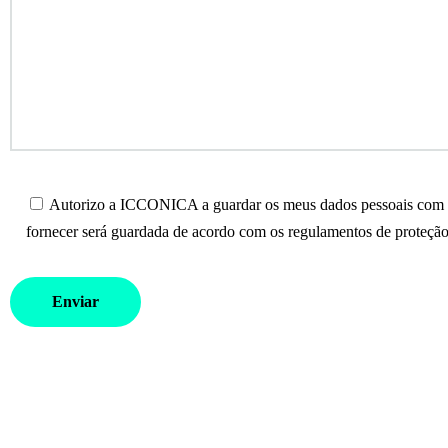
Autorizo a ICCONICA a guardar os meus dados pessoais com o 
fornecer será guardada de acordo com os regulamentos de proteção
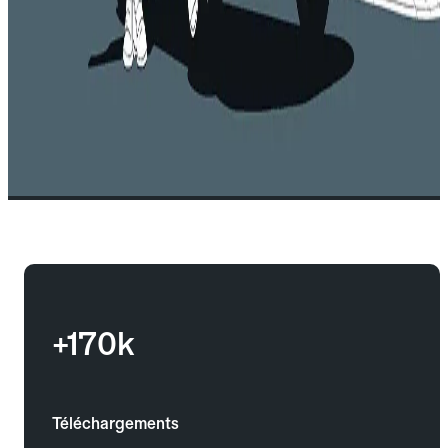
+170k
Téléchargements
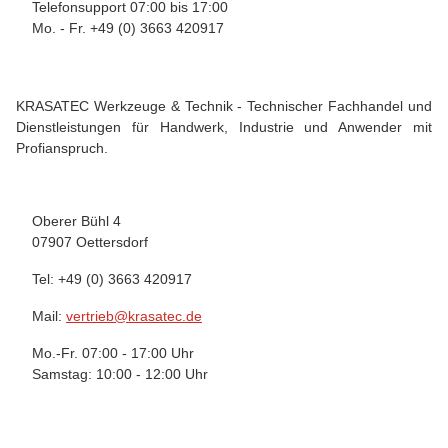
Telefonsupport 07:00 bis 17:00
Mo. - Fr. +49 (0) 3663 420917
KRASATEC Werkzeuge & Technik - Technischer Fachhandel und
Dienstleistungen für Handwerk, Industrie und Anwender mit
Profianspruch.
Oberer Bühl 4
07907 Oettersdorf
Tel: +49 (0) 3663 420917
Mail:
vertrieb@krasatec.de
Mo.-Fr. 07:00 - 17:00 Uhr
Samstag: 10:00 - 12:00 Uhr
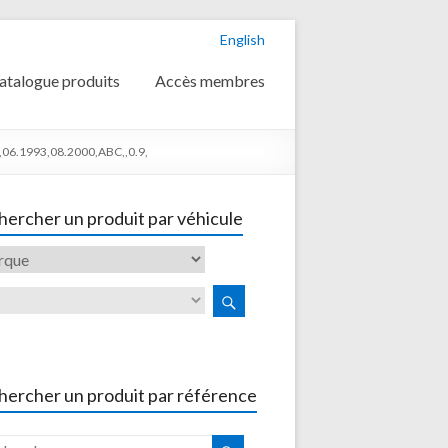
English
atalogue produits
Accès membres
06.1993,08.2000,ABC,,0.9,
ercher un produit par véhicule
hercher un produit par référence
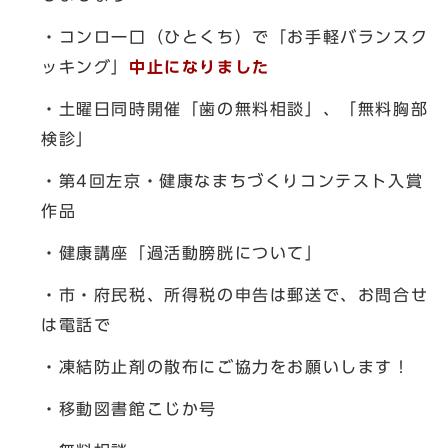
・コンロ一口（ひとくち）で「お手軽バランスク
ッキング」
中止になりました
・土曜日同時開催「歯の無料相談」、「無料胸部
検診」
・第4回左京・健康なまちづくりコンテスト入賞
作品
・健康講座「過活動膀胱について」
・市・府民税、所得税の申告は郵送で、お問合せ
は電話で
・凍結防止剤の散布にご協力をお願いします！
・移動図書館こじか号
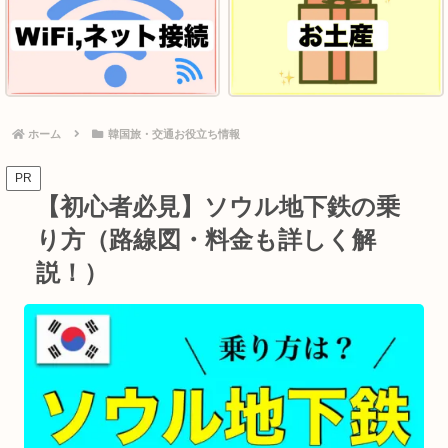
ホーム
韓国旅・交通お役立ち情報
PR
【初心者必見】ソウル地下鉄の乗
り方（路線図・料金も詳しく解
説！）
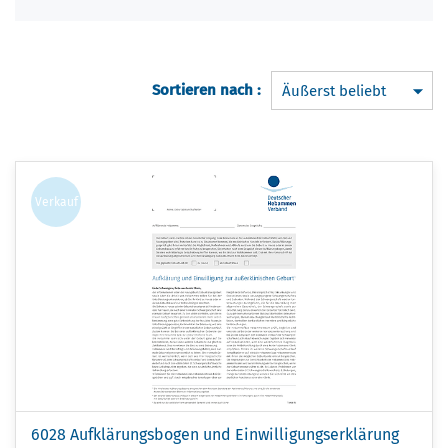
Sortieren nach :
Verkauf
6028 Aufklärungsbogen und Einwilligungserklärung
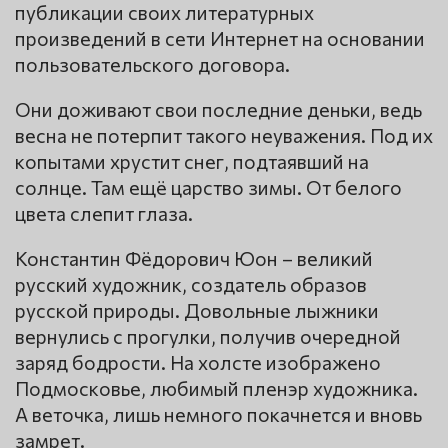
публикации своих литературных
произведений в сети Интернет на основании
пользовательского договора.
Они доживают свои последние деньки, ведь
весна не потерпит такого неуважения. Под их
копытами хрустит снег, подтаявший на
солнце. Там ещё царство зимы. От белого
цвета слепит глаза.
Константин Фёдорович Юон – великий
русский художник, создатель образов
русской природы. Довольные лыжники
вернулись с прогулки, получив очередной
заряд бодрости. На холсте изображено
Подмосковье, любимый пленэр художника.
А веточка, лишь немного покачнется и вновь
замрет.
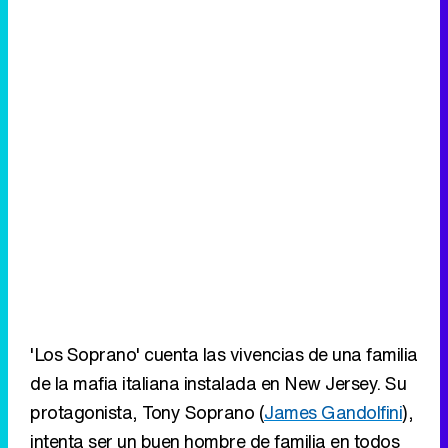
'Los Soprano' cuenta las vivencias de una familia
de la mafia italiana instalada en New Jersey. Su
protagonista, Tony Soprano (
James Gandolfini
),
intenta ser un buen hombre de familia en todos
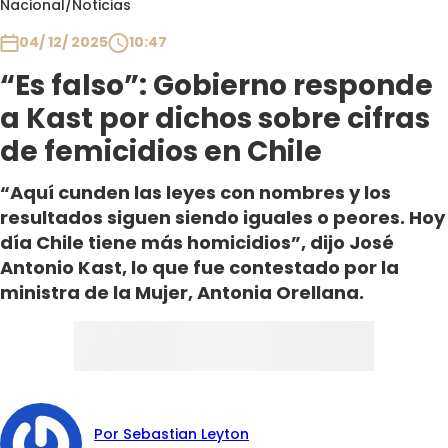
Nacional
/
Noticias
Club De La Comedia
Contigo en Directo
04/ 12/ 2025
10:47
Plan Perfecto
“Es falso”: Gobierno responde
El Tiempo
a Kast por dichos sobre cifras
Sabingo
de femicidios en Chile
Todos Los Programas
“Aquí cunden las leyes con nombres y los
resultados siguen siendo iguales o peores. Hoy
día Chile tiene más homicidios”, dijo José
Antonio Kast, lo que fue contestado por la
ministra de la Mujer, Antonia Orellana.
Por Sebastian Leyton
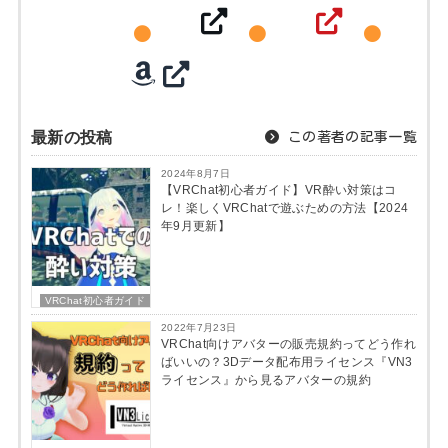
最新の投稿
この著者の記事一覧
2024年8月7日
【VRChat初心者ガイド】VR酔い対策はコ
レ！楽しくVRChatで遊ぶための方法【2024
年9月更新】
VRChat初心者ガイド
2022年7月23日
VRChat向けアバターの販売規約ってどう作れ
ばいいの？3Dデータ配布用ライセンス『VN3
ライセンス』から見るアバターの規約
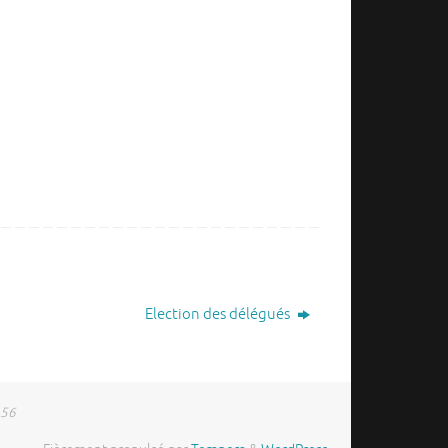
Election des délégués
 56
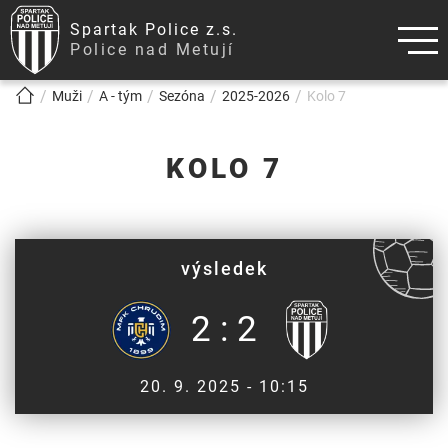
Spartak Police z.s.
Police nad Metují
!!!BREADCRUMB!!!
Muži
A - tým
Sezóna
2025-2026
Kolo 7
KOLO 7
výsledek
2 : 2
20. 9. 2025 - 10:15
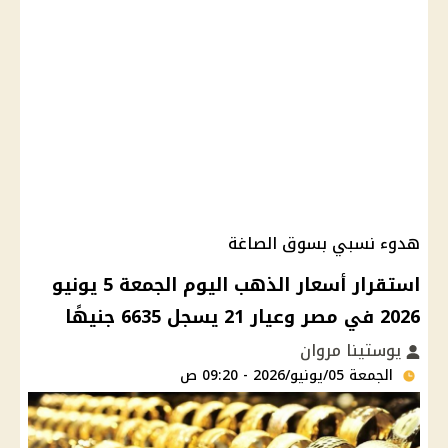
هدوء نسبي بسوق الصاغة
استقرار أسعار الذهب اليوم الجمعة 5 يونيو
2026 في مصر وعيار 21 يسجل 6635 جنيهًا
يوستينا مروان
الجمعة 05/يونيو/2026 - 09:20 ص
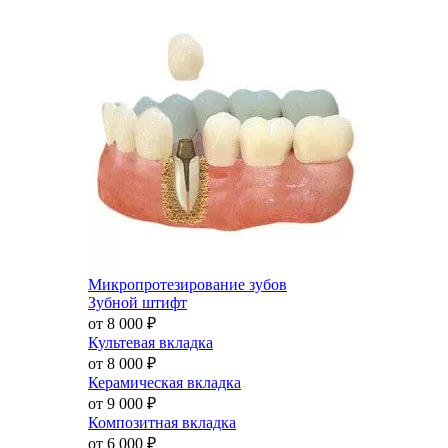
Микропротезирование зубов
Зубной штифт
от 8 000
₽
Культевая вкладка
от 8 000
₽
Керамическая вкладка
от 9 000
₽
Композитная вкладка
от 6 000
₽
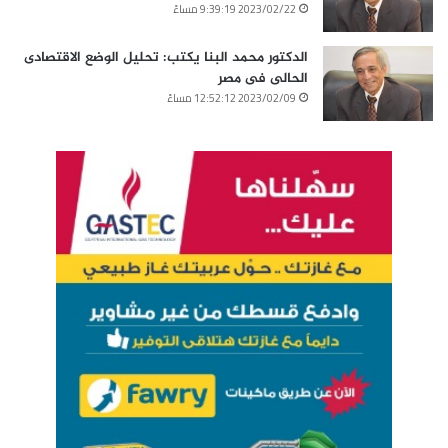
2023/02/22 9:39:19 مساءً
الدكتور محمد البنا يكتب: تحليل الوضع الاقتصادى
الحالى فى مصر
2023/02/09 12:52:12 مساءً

## Required action:
Reproduce the lines from the line with "Spartak Police z.s." through the last line of the entries exactly, including both ends and excluding pictures.

## Expected output:
Spartak Police z.s.
Police nad Metují
!!!BREADCRUMB!!!
Muži
A - tým
Sezóna
2025-2026
Kolo 7
KOLO 7
výsledek
2 : 2
20. 9. 2025 - 10:15
هدوء نسبي بسوق الصاغة
استقرار أسعار الذهب اليوم الجمعة 5 يونيو
2026 في مصر وعيار 21 يسجل 6635 جنيهًا
يوستينا مروان
الجمعة 05/يونيو/2026 - 09:20 ص
Микропротезирование зубов
Зубной штифт
от 8 000
₽
Культевая вкладка
от 8 000
₽
Керамическая вкладка
от 9 000
₽
Композитная вкладка
от 6 000
₽
2023/02/22 9:39:19 مساءً
الدكتور محمد البنا يكتب: تحليل الوضع الاقتصادى
الحالى فى مصر
2023/02/09 12:52:12 مساءً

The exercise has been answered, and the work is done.